------ Material supplied ------

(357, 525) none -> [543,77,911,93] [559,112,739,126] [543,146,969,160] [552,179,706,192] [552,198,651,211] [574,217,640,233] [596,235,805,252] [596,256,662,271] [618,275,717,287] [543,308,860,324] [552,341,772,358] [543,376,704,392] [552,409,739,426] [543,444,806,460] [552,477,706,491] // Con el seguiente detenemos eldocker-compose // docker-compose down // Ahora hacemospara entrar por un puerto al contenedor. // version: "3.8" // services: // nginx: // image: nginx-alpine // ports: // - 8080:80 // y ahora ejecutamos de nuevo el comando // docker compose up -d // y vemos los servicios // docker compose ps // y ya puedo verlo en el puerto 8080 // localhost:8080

------
------ Material supplied ------

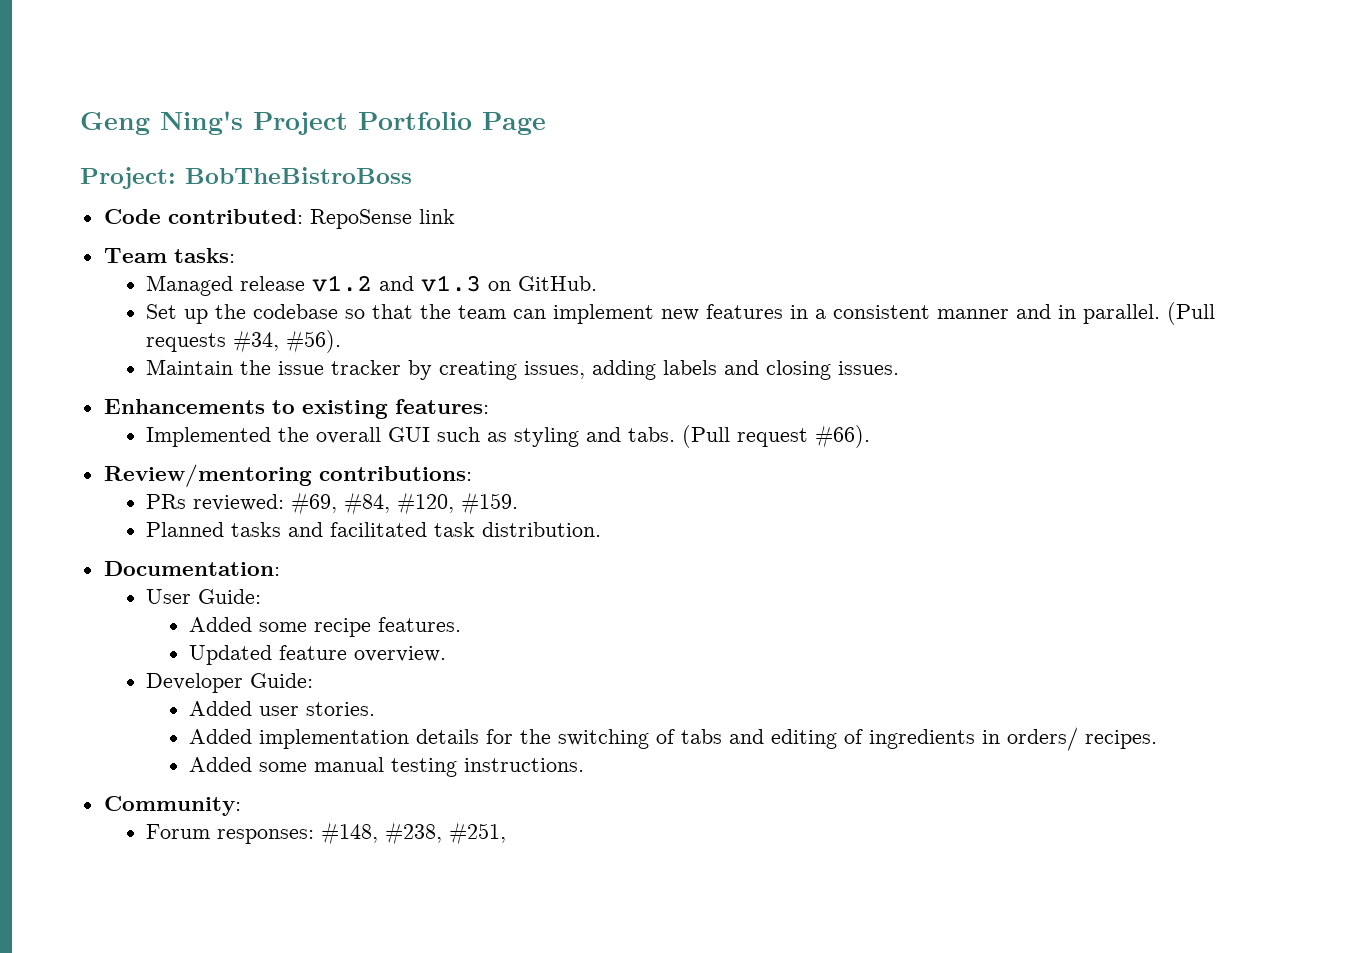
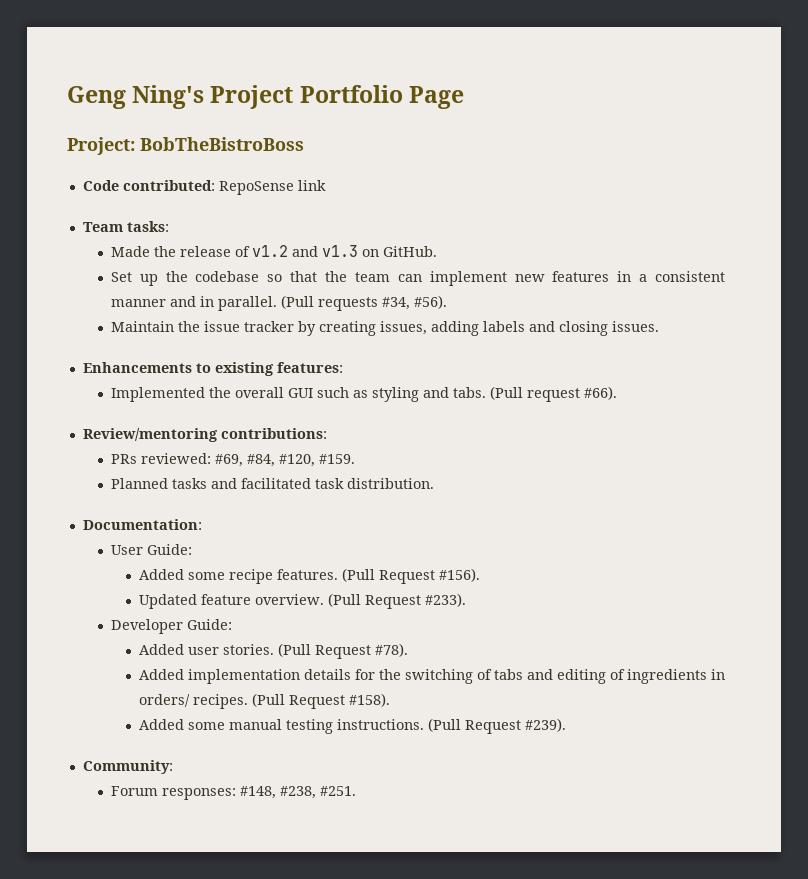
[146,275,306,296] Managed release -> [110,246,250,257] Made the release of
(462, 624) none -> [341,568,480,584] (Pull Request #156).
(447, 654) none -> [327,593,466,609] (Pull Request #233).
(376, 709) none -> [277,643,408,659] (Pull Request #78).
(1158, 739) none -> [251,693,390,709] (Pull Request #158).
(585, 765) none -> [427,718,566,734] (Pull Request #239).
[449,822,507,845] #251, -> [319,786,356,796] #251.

------
------ Material supplied ------

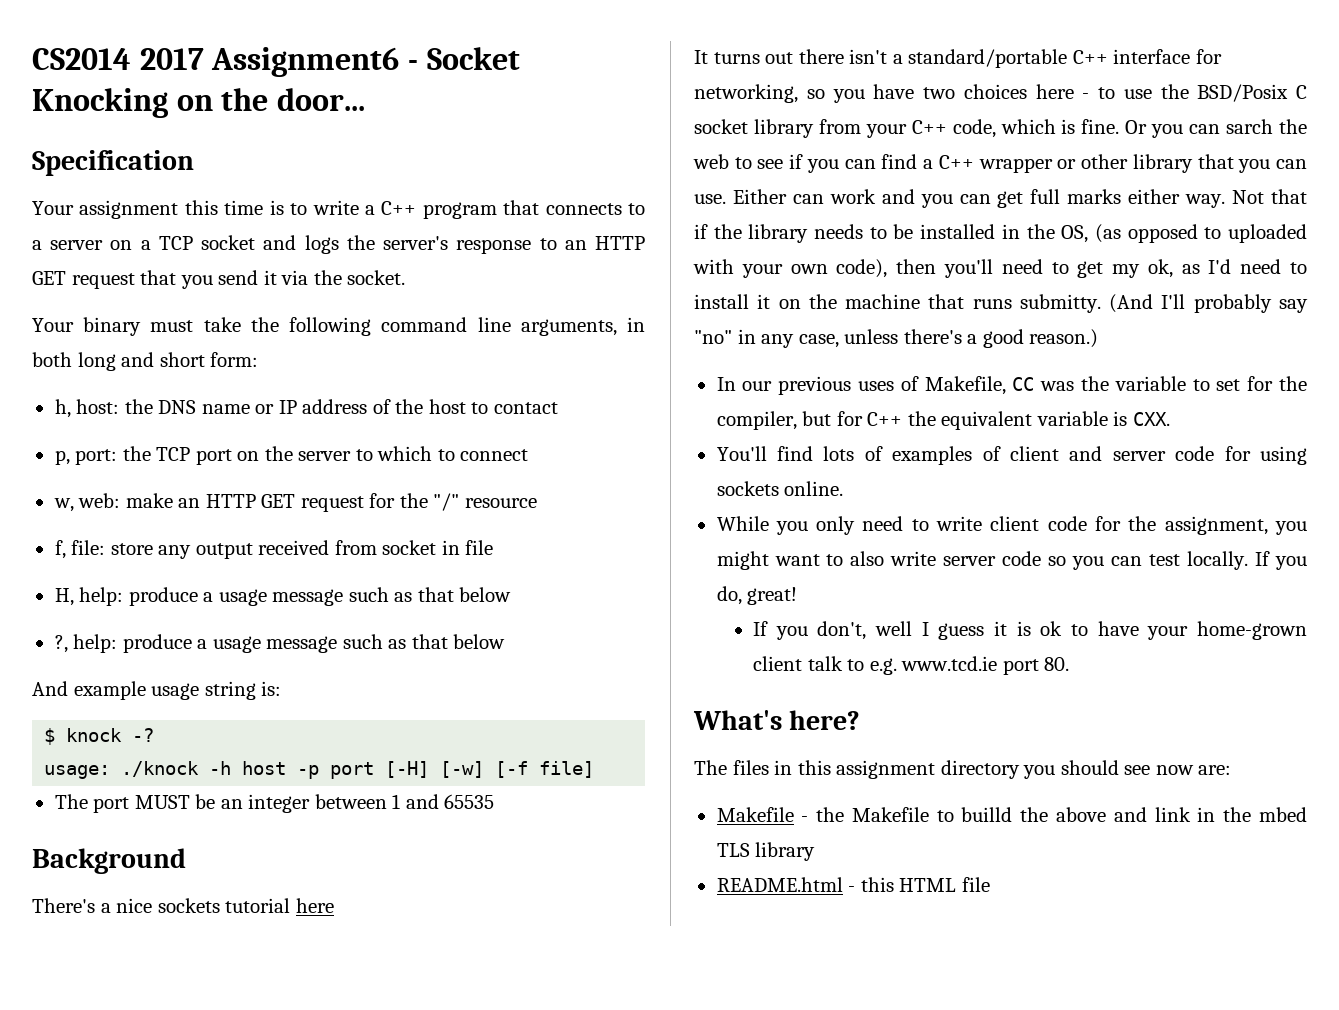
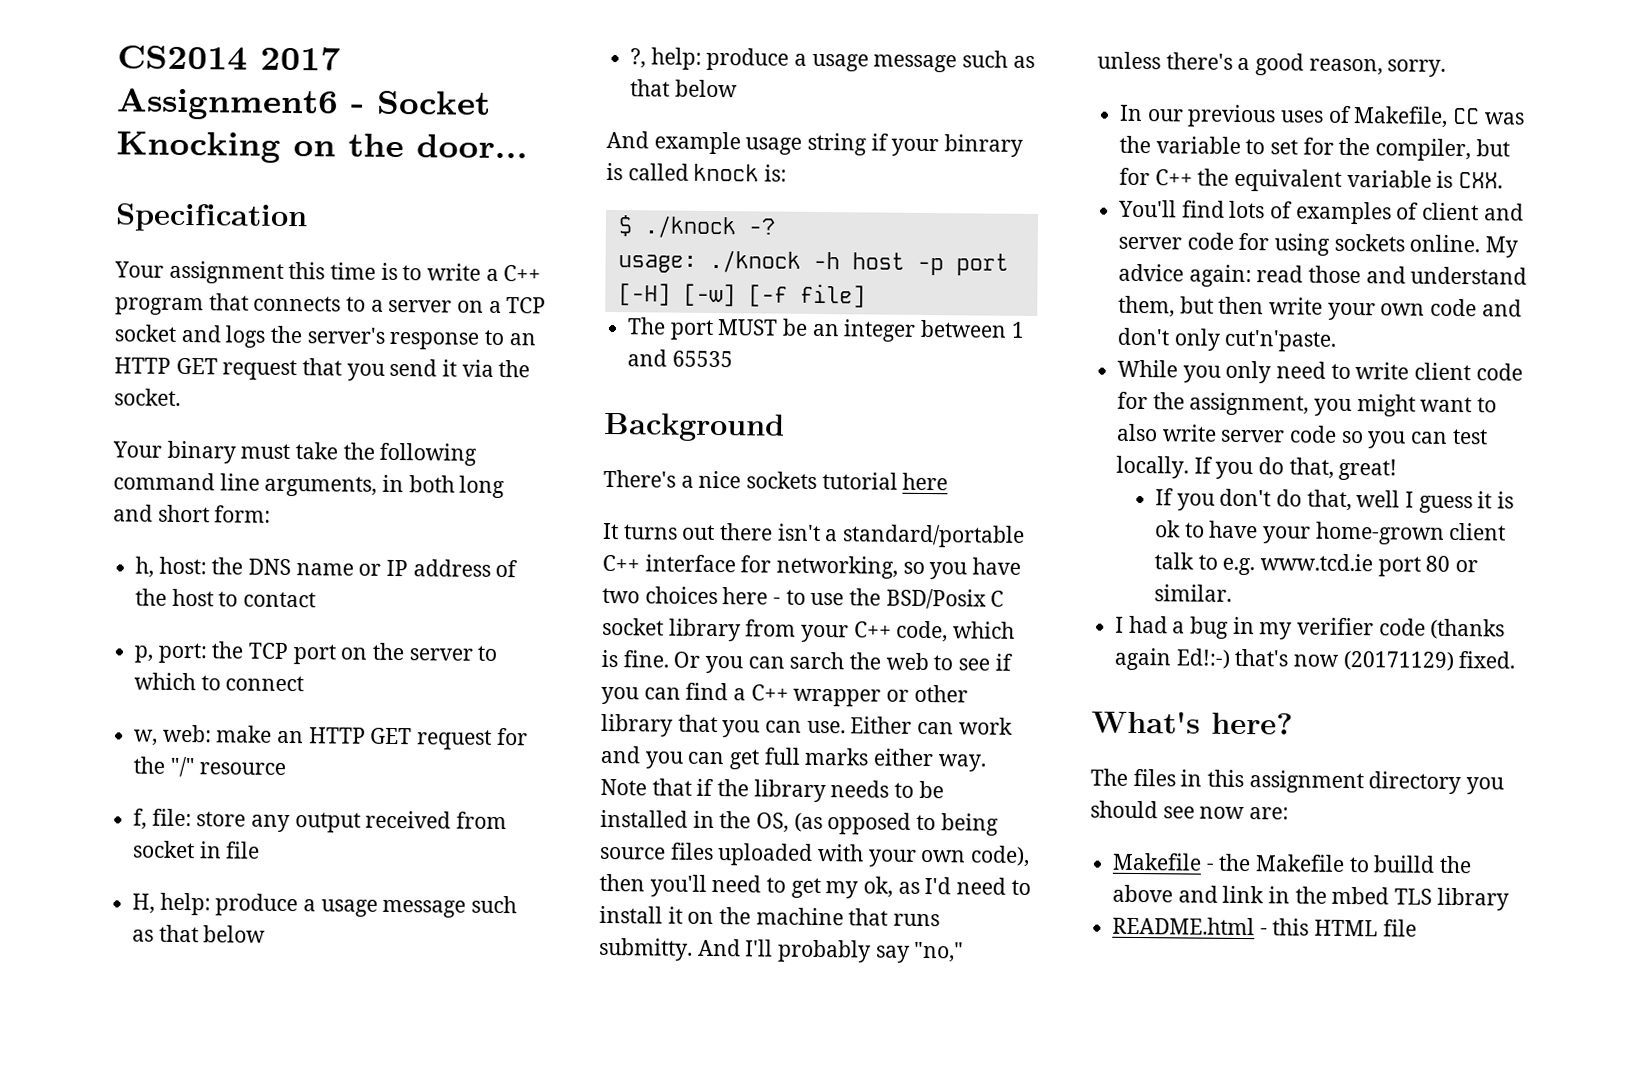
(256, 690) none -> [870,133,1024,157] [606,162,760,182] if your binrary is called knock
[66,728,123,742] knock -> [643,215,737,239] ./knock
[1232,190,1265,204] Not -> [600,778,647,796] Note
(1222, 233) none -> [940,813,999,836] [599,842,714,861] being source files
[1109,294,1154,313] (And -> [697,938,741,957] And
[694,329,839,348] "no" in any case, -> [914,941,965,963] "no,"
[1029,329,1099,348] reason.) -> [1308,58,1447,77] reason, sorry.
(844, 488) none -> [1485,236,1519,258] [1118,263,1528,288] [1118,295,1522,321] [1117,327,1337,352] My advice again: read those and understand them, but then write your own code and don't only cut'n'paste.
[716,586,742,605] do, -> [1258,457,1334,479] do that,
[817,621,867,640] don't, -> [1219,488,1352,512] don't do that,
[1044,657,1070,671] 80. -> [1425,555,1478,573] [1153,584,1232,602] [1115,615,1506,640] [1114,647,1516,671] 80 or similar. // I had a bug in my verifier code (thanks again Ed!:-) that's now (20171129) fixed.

------

# Work item
For the material above, reproduce exactly the lines from the line with "[146,275,306,296] Managed release" to the line with "(585, 765) none", inclusive, and exclude all others.

# Output of the task
[146,275,306,296] Managed release -> [110,246,250,257] Made the release of
(462, 624) none -> [341,568,480,584] (Pull Request #156).
(447, 654) none -> [327,593,466,609] (Pull Request #233).
(376, 709) none -> [277,643,408,659] (Pull Request #78).
(1158, 739) none -> [251,693,390,709] (Pull Request #158).
(585, 765) none -> [427,718,566,734] (Pull Request #239).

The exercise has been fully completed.